BEGIN Data extract

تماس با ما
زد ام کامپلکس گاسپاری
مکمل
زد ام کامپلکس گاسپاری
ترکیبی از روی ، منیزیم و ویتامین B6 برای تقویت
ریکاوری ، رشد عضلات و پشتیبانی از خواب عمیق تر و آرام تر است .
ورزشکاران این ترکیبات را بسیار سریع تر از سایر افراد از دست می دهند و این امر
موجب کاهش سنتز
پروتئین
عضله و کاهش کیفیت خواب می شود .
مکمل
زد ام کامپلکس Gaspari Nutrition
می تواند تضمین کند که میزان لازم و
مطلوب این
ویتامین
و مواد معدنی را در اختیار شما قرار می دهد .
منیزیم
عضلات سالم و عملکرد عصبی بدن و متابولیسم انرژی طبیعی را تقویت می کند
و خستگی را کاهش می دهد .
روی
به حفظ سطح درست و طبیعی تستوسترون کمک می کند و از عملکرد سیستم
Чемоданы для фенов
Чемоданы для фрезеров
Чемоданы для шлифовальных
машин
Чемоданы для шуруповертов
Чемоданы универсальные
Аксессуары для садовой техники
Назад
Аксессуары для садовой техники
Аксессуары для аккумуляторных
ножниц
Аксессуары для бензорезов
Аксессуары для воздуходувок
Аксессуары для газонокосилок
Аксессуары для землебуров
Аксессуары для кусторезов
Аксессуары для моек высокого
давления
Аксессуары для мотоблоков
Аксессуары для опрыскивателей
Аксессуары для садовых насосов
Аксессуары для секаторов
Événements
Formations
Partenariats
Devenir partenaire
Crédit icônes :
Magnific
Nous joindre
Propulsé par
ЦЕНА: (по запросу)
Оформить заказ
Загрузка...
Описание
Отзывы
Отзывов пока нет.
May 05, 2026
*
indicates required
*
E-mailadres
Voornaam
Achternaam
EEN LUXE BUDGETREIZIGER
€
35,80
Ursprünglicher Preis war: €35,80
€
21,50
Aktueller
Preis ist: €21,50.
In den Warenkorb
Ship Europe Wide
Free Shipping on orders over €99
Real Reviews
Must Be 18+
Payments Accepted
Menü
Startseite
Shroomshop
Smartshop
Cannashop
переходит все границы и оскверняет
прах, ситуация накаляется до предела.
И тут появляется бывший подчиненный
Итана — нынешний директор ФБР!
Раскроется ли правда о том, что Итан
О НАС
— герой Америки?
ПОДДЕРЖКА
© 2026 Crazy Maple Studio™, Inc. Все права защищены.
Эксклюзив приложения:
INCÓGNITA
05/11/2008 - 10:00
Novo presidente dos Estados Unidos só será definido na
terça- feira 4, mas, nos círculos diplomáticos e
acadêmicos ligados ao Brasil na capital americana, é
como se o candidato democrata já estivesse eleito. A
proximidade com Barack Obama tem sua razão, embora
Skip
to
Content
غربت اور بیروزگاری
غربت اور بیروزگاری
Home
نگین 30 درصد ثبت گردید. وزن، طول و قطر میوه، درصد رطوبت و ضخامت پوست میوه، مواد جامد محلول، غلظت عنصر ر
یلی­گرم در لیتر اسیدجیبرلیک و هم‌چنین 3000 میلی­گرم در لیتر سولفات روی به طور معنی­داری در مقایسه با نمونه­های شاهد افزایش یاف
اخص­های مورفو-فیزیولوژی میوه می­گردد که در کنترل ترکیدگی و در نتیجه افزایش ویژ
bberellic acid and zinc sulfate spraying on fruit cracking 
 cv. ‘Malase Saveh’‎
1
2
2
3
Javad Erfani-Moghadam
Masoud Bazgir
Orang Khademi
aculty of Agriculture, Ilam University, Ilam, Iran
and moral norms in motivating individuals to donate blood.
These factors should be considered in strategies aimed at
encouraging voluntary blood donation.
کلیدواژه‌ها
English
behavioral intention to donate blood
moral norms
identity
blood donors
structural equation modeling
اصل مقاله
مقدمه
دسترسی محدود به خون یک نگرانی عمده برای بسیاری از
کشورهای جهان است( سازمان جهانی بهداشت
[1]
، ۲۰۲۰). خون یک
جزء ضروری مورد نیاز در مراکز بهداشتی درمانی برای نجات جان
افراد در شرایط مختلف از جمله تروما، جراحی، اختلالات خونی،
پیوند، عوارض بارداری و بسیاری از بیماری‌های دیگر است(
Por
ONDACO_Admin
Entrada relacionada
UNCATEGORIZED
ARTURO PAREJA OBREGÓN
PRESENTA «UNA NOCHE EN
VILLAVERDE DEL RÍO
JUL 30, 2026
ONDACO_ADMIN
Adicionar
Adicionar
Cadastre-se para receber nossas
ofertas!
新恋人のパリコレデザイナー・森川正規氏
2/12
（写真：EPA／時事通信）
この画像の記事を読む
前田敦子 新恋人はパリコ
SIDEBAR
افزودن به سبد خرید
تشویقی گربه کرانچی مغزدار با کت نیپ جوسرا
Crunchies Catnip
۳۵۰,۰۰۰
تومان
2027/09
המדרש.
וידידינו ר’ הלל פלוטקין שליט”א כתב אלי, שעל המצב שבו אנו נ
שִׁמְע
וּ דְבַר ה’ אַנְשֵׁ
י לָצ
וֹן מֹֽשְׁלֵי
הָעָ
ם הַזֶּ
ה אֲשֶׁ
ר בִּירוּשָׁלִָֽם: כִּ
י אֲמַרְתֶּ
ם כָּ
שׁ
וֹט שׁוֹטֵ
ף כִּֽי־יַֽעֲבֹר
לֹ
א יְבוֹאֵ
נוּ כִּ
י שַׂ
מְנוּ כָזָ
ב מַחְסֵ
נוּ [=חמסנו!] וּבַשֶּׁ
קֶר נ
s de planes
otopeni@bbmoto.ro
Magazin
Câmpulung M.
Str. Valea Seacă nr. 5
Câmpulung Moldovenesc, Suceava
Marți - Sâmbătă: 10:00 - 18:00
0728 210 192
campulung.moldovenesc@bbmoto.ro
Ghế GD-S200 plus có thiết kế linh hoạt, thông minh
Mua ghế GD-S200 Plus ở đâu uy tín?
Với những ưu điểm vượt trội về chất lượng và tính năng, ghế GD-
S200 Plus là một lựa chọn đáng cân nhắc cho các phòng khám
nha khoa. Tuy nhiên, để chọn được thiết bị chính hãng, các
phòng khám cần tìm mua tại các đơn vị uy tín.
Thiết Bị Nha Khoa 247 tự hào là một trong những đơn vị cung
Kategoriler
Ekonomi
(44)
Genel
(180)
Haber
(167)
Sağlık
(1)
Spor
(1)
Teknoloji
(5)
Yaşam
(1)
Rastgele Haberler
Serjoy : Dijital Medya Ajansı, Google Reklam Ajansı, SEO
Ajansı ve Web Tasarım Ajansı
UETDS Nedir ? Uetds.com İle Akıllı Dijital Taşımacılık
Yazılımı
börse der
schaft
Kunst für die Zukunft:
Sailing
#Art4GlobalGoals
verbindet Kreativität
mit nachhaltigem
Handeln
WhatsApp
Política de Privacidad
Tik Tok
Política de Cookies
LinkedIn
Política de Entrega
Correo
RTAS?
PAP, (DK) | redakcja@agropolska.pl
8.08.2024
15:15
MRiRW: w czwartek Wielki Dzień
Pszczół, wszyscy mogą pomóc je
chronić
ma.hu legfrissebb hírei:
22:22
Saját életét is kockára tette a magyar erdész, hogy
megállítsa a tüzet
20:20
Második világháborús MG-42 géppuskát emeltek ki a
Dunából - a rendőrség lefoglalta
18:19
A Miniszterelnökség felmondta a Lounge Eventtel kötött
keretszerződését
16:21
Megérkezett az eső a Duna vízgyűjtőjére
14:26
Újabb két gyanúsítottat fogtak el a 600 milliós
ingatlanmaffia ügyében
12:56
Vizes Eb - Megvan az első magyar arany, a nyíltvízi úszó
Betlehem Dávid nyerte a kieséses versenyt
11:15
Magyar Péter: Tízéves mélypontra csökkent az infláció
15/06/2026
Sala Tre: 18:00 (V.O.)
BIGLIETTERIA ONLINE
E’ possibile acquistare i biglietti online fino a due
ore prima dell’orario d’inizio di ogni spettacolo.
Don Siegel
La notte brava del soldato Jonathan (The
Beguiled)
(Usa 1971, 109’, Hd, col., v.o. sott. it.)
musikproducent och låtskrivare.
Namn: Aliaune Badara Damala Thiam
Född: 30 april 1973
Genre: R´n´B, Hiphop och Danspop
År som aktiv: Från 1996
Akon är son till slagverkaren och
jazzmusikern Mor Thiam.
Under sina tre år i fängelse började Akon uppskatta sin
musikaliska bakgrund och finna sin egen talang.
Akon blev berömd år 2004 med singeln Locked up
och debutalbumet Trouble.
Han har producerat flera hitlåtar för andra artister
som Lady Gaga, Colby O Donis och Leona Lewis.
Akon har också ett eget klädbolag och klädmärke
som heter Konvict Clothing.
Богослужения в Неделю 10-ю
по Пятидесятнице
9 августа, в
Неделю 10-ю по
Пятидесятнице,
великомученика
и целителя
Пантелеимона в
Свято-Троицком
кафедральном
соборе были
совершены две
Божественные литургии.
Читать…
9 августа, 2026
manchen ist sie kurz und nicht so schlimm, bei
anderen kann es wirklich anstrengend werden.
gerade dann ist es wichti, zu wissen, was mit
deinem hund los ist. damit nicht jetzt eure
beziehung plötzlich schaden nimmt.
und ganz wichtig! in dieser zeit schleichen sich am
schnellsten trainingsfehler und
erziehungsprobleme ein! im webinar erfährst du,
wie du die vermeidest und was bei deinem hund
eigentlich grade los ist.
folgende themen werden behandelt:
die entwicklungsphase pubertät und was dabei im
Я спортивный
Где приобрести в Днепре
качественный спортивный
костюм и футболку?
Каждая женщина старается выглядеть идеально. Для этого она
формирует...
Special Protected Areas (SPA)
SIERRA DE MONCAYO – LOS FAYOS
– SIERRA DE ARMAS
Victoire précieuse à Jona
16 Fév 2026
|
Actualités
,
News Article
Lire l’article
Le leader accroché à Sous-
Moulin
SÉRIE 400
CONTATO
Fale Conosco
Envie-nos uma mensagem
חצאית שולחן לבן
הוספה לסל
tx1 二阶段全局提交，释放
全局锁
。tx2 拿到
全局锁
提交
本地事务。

END Data extract

Task item: Reproduce the material without alteration, starting with its first line and going on through the line containing "Чемоданы универсальные", both included.

Reply:
تماس با ما
زد ام کامپلکس گاسپاری
مکمل
زد ام کامپلکس گاسپاری
ترکیبی از روی ، منیزیم و ویتامین B6 برای تقویت
ریکاوری ، رشد عضلات و پشتیبانی از خواب عمیق تر و آرام تر است .
ورزشکاران این ترکیبات را بسیار سریع تر از سایر افراد از دست می دهند و این امر
موجب کاهش سنتز
پروتئین
عضله و کاهش کیفیت خواب می شود .
مکمل
زد ام کامپلکس Gaspari Nutrition
می تواند تضمین کند که میزان لازم و
مطلوب این
ویتامین
و مواد معدنی را در اختیار شما قرار می دهد .
منیزیم
عضلات سالم و عملکرد عصبی بدن و متابولیسم انرژی طبیعی را تقویت می کند
و خستگی را کاهش می دهد .
روی
به حفظ سطح درست و طبیعی تستوسترون کمک می کند و از عملکرد سیستم
Чемоданы для фенов
Чемоданы для фрезеров
Чемоданы для шлифовальных
машин
Чемоданы для шуруповертов
Чемоданы универсальные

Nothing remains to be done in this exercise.